Wednesday, August 31, 2011


Given the caution of the White House and the intransigence of the GOP, I haven't held out much hope for the Obama post-Labor Day comeback tour -- I don't expect Congress to approve anything that will bring jobs, nor do I expect the administration to find a way to act independently, or to direct voter anger at Republicans. But I guess my expectations weren't low enough, because I didn't anticipate anything like what happened today.

The administration declared that it wanted the president's jobs speech to be delivered to a joint session of Congress scheduled on September 7 at 8:00 P.M. -- precisely when the next GOP debate is scheduled to begin, the first one that will feature all-but-inevitable nominee Rick Perry.

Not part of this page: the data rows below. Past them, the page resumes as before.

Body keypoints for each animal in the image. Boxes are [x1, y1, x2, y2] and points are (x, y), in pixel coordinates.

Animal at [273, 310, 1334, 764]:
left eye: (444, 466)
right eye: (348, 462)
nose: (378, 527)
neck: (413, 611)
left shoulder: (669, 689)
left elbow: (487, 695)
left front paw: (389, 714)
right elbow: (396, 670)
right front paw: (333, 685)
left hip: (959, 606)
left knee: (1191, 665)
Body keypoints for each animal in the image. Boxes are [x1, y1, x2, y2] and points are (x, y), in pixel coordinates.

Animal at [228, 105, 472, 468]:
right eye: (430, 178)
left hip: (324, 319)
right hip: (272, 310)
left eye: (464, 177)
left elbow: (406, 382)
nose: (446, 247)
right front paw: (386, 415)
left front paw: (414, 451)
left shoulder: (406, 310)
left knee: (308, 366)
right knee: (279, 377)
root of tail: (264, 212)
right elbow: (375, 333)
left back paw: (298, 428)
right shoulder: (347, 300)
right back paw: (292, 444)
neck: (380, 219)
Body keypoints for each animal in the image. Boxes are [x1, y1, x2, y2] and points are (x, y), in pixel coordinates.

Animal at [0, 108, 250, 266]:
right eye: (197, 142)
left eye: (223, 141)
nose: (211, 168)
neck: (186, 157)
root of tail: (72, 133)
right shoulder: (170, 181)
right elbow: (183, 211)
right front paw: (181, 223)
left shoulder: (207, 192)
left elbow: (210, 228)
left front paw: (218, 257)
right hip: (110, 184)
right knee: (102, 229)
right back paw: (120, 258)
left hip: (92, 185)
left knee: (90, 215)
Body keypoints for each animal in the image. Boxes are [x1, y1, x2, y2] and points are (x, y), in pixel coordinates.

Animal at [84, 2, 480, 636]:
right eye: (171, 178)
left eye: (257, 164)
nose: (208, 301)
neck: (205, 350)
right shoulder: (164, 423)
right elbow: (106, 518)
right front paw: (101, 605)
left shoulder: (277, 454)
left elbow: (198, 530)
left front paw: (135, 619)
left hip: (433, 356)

The problem is, if you're going to use the power of the presidency to smack down the opposition, you want to be sure that the opposition stays smacked. The Republicans, however, had several avenues of retaliation, and they used them all: some Republicans denounced the move as political, congressman and debate participant Ron Paul threatened to use his prerogative to object to the joint session request, and then John Boehner did object, rejecting the call for the joint session and proposing a postponement to the following day.

So now any on-the-fence voter who's paying attention (and who isn't a politics junkie) looks at what transpired today and concludes that (a) they really are all children in Washington, very much including the president -- they just have to fight, even over something like this; and/or (b) Obama got rebuffed again, because he's just not tough enough to take on these guys and win, even though he's the president. Our non-politics-junkie swing voter may also ask a sensible-seeming question: why did the speech have to be on the same day as the debate anyway? Why not let the Republicans have their time in the spotlight?

Result: Obama looks like part of the problem and he looks weak. A completely unforced error.

Did anyone actually game this out? Did anyone have any sense of what the reaction would be? If you're going to try to reverse-engineer GOP-style tactics, shouldn't you have a sense of how they'll work?